We’re given to see the world through Ella’s prism, which is at times a narrow one, focused, as mentioned above, on what’s left of her family, and also her best friend Akilah (when they manage to communicate with each other, because the other girl is currently serving in the army). Information and world-building are thus done little by little; it’s a method I tend to prefer to large info-dumps, so depending on a reader’s preferences here, it may be a very good thing, or a problem. What I can say: I didn’t feel it difficult to get the bigger idea, even though there were moments I would have want to learn just a little more about the rest of the world, most specificically the “secessionist”, possibly “terrorism-infested” countries. This aspect made the novel feel like your average YA dystopia, but somewhat seemed both exploited and left on the side of the road at the same time.
I found Ella’s quest in general interesting, raising many questions regarding who you can trust, how can you be sure you can trust them, who is who, whether conscience resides in the brain or in the body or is yet something even more impossible to grasp. There were a few nice twists in the book about that. I just regretted the scientific aspect behind those, behind the technologies developed, wasn’t given more of an explanation—I’m not particularly a hardcore fan of hard-science SF, but I like having a little more meat on the bones, so to speak.
Another good thing about Ella: she wasn’t the average girl-falls-for-boy YA heroine. When an unknown, handsome but somehow dangerous-looking guy grasps her wrist to “warn” her about something, she doesn’t fall for his looks, she doesn’t immediately trust him: no, she punches him, which is a reaction far healthier than a lot of crap I’ve read in novels with similar characters. She looks for him for answers, but she does so knowing she may have to betray him afterwards; she’s ready to use him, not because she’s deeply manipulative, but because she’s wary, and aware that if she doesn’t do it, she might fall into a trap. After all, she doesn’t know him, while he keeps claiming the contrary: isn’t that fishy? Those reactions don’t necessarily make for a very likeable character at first, but they seemed to me definitely more believable than girl-falls-in-love-in-five-minutes. (Also there are tinges of insta-love, but they make sense… only explaining why would mean revealing too much.)

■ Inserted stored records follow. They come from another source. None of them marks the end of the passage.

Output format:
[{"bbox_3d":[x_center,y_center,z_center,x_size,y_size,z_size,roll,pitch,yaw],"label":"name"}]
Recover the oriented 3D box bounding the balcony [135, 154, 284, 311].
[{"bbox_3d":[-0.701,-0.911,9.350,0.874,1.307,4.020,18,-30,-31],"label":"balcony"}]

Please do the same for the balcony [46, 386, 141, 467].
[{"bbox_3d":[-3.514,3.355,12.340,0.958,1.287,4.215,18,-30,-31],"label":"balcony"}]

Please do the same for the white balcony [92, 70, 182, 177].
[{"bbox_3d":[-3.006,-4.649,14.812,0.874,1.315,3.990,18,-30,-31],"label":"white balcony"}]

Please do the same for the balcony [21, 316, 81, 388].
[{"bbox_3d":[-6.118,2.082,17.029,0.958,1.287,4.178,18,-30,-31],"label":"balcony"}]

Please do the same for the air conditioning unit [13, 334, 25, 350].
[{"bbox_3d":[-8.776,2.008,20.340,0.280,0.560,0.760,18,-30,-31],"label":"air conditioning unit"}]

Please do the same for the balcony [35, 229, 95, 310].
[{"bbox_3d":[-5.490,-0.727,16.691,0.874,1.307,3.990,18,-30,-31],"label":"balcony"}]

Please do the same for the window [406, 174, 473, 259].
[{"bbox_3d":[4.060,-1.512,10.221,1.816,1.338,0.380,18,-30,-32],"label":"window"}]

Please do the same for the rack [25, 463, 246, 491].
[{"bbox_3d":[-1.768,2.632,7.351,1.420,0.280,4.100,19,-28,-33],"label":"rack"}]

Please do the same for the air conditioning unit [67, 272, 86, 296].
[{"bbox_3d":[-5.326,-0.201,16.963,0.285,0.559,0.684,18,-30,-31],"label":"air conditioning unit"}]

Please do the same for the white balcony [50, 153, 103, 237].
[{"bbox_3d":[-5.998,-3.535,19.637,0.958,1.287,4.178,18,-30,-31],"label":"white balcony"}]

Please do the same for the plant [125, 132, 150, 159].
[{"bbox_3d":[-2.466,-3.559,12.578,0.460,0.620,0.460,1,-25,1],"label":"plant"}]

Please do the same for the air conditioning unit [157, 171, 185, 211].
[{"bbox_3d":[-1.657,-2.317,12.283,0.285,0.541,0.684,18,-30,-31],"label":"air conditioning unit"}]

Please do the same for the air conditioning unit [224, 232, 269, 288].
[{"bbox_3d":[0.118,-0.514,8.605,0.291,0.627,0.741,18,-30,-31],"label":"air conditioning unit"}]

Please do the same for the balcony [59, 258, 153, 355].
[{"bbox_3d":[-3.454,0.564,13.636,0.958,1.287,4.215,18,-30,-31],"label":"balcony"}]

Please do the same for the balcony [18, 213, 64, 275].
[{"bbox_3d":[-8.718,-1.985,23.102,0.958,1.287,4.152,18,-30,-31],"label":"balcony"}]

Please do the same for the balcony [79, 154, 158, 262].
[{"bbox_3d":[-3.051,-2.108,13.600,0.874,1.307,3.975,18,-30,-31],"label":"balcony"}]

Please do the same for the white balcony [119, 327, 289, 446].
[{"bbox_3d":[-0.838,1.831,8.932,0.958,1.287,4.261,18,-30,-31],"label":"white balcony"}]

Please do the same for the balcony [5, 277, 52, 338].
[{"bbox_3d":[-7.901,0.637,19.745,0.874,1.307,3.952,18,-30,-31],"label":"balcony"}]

About the writing: the author delivers compelling chapters, and avoids the typical pit traps of weird metaphors (I’ve seen my share of those in YA lately…) and purple prose. This works pretty well in a no-nonsense way, and fits with the science fiction aspect.
The last chapters play a little too much on convenient happenings, which spoilt a little my enjoyment of the book. But overall, while not exceptional, I liked it. I’d deem it a 3.5*.